BMO is a prominent bank in Canada that provides essential loans such as mortgages and car loans to Canadians of all income levels. BMO operates in Canada as a Bank of Montreal, BMO Nesbitt Burns, and BMO Capital Markets. BMO Harris Bank provides banking services in the U.S. The Canadian arm of BMO is a member of the Canadian Bankers Association and the Canada Deposit Insurance Corporation. The bank is also a registered member of Interac, Air Miles, MasterCard International, Cirrus Network for MasterCard users, and Diners Club North America. The U.S. arm of BMO is part of the Federal Reserve.

History

BMO is considered the first permanent bank to operate in Canada. The founding of BMO dates back to June 23, 1817, when nine European-origin merchants signed articles that established the organization of the bank. When BMO was founded, Montreal had a population of less than 20,000. Quebec City was a port for wooden sailing ships. Toronto was still Indian country, and Ottawa was nothing but wilderness. BMO served the small urban settlements scattered throughout Upper and Lower Canada. The founding of BMO is closely tied to the origin of the Canadian dollar. Historians credit BMO for establishing Canada's domestic currency, which paved way for the country's economy to evolve from a bartering system to a sophisticated system of finance. Soon after BMO began operating, the bank issued a single currency in coins and bills, replacing the numerous foreign currencies circulating in the area. BMO would continue to issue its own money until 1942.
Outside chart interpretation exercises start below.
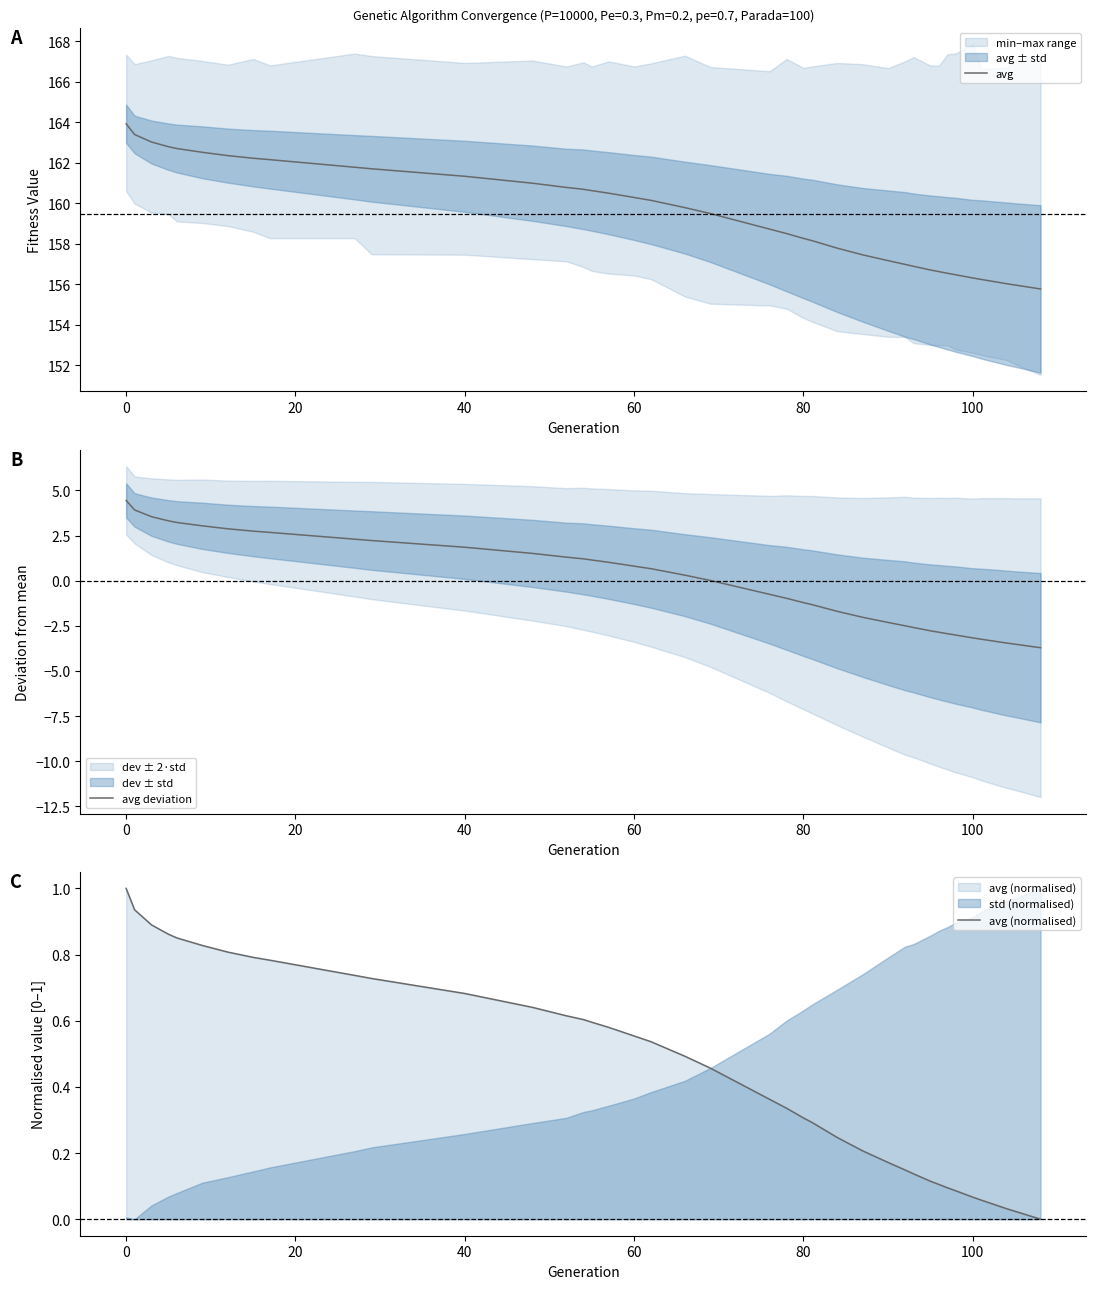

True or false: avg and avg (normalised) intersect in this chart.

False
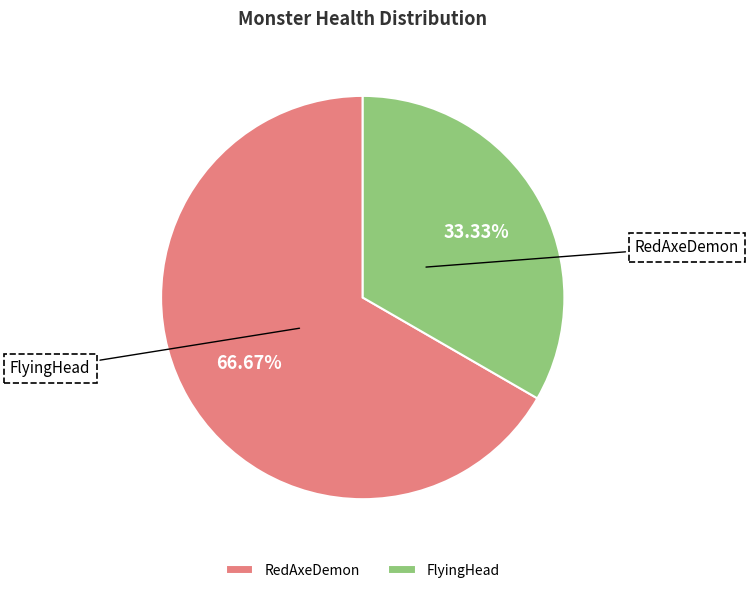

How many segments does this pie chart have?

2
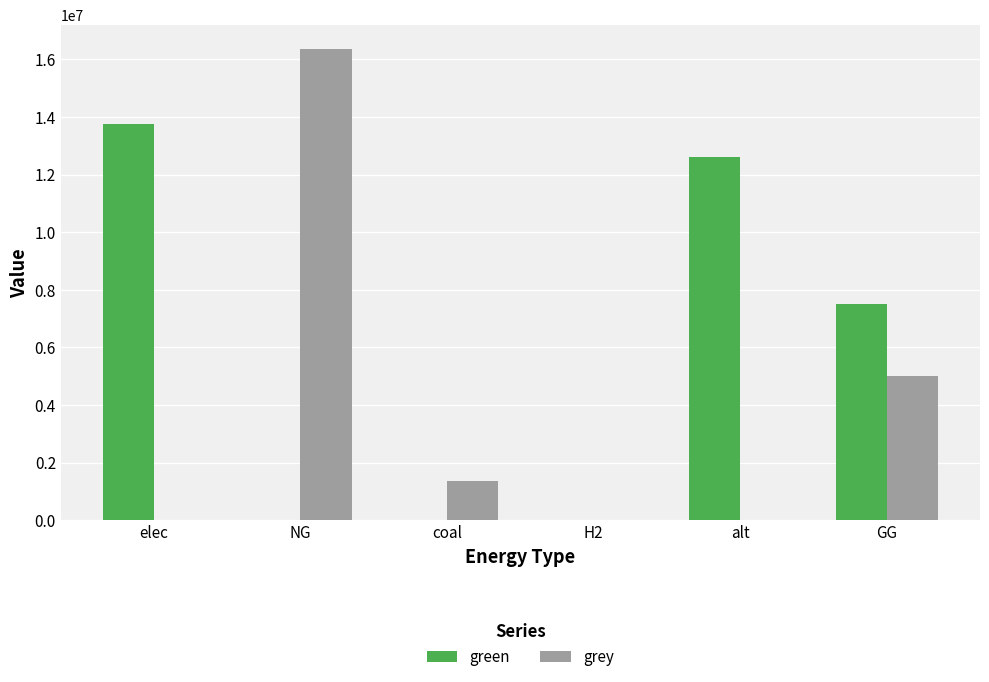

True or false: green has a value of 9374185.6 at NG.

False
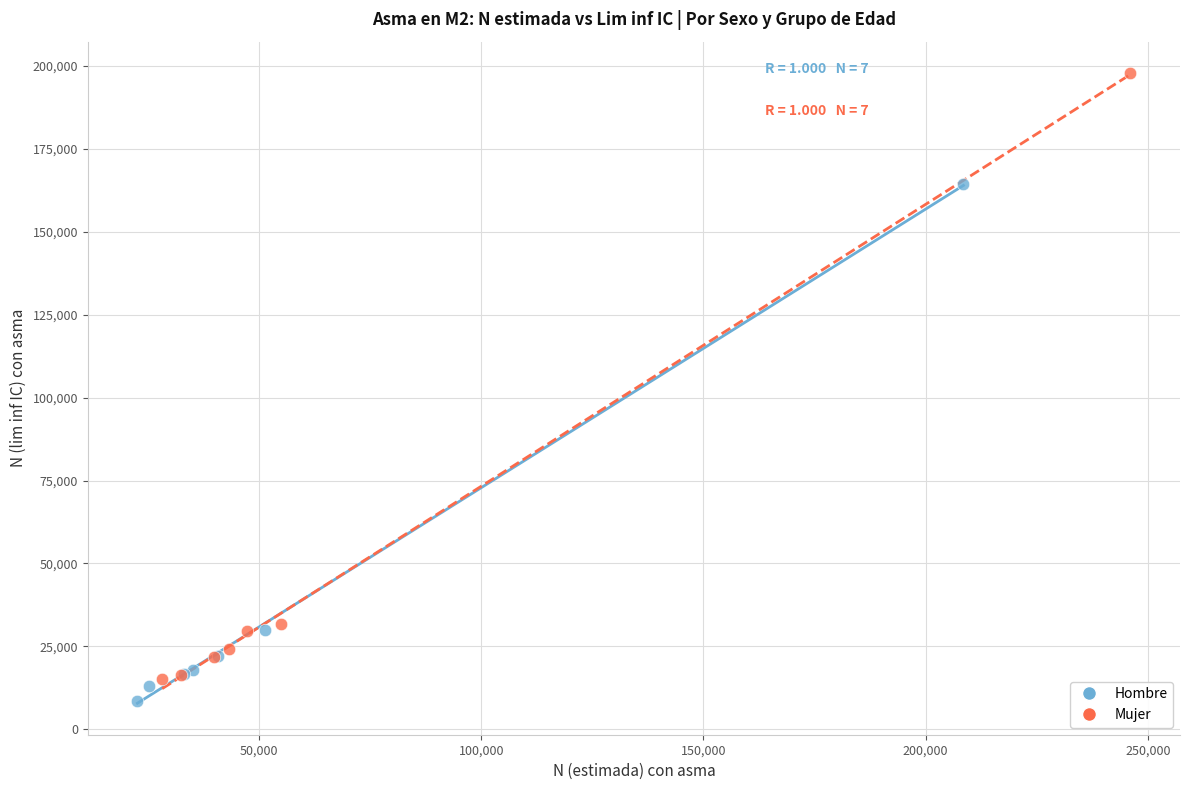

Which series contains the lowest Y value?

Hombre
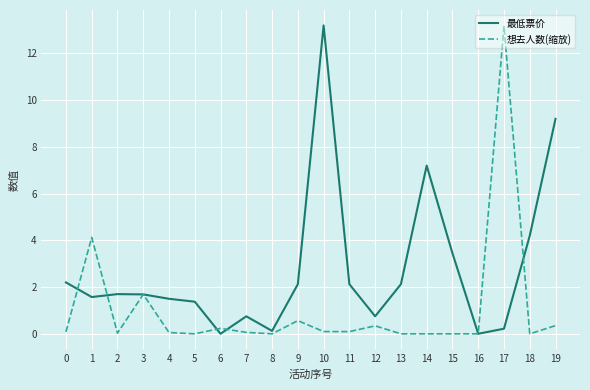

List the series in order of their overall mean, highest first.

最低票价, 想去人数(缩放)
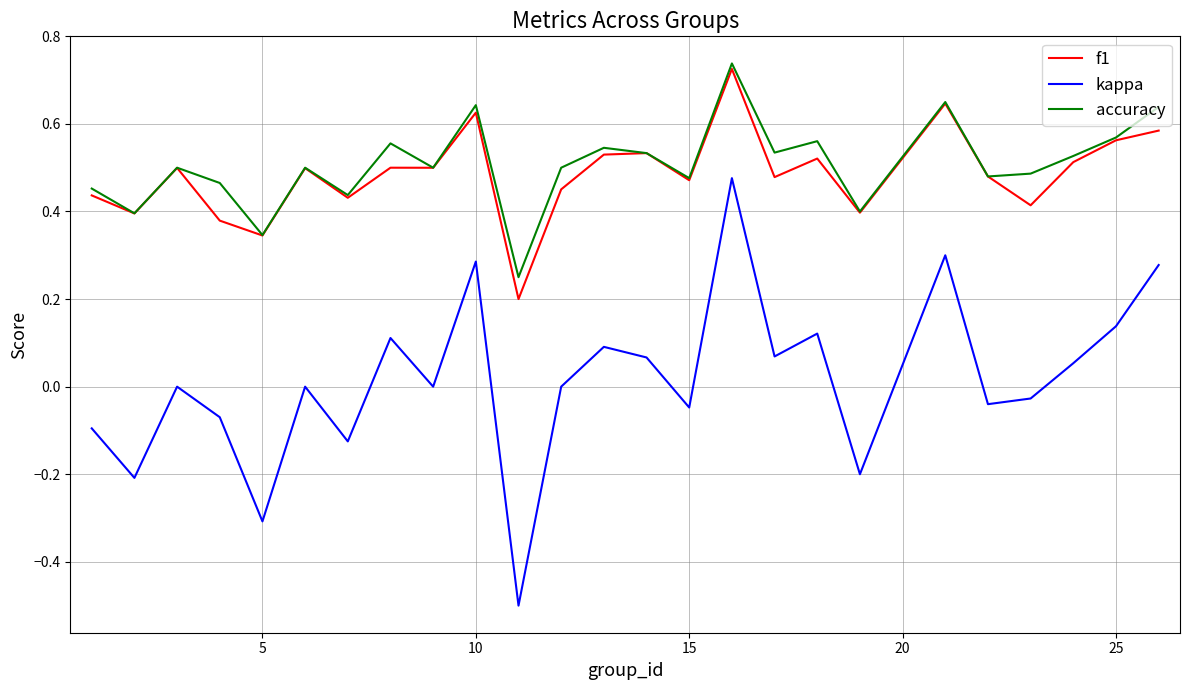

How many lines are shown in the chart?

3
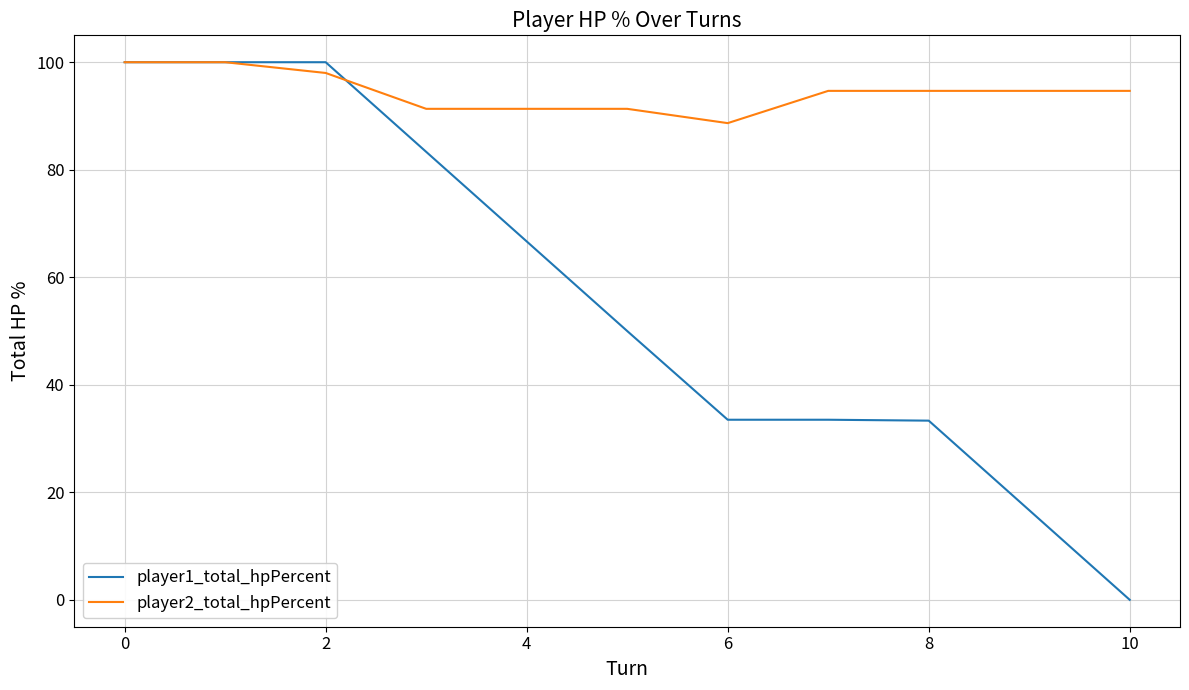

Which series has the largest range (max minus min)?

player1_total_hpPercent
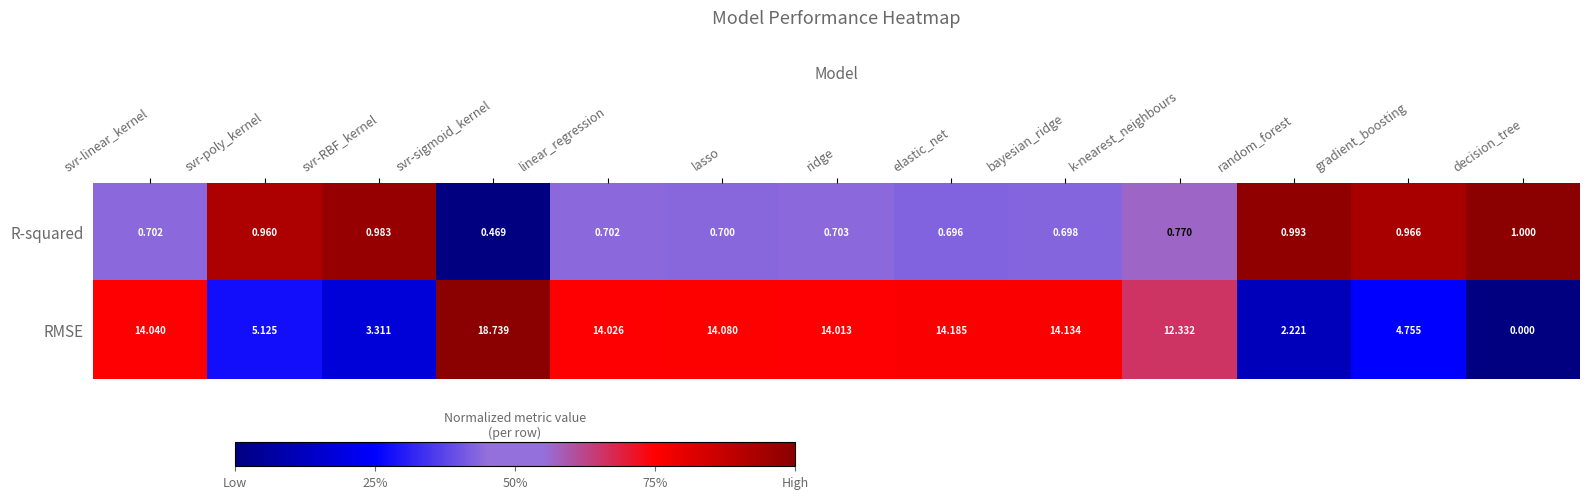

Rank the series by their maximum value, from highest to lowest.

RMSE, R-squared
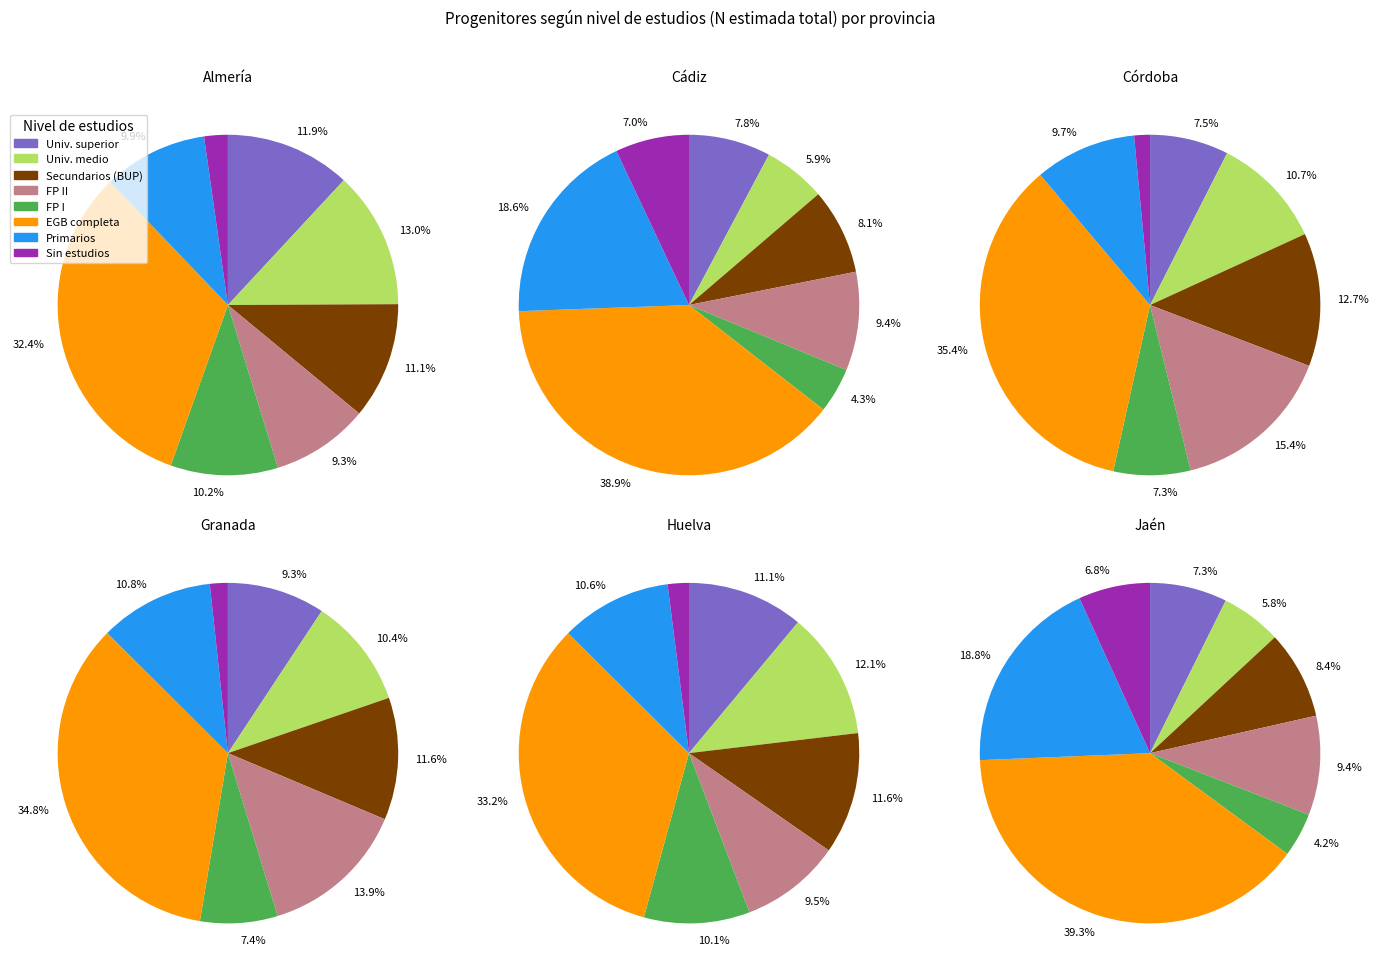

True or false: 3 accounts for 8% of the total.

False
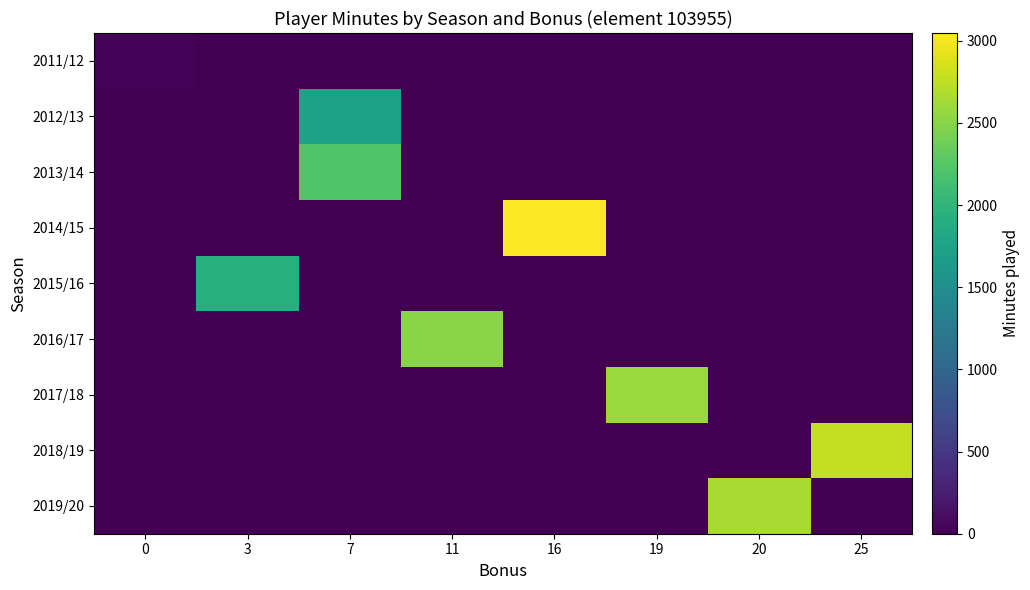

Which series has the largest total across all categories?

2014/15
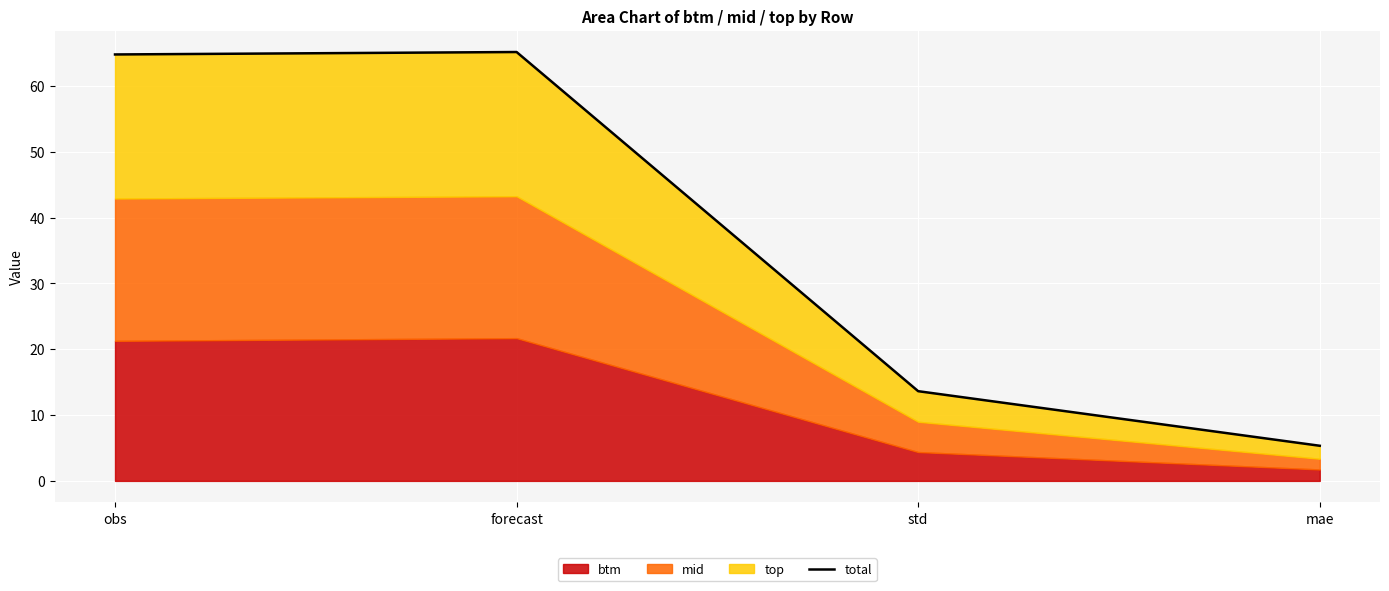

List the labels in order of value, largest first.

forecast, obs, std, mae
BMO's early organization closely followed the Scottish system of banking. The Scottish banking system was considered unique for the time because a large central bank maintained multiple regional branches. After only a few months of operating, BMO opened branches in Quebec and Kingston, which was then a British garrison town. In 1895, BMO opened branches in Newfoundland, filling the vacuum left by the collapse of two commercial banks in the area. This is considered the beginning of branch banking in Canada. BMO slowly rose in prominence to become an iconic financial establishment in the modern era. In 1925, it merged with the Molson Bank. In 1977, the bank moved its operational head office to Toronto, while the historic Montreal building remained the legal head office. Today, BMO has restructured itself as a financial corporation worth $681 billion as of April, 2016. BMO now operates in multiple countries outside Canada as well.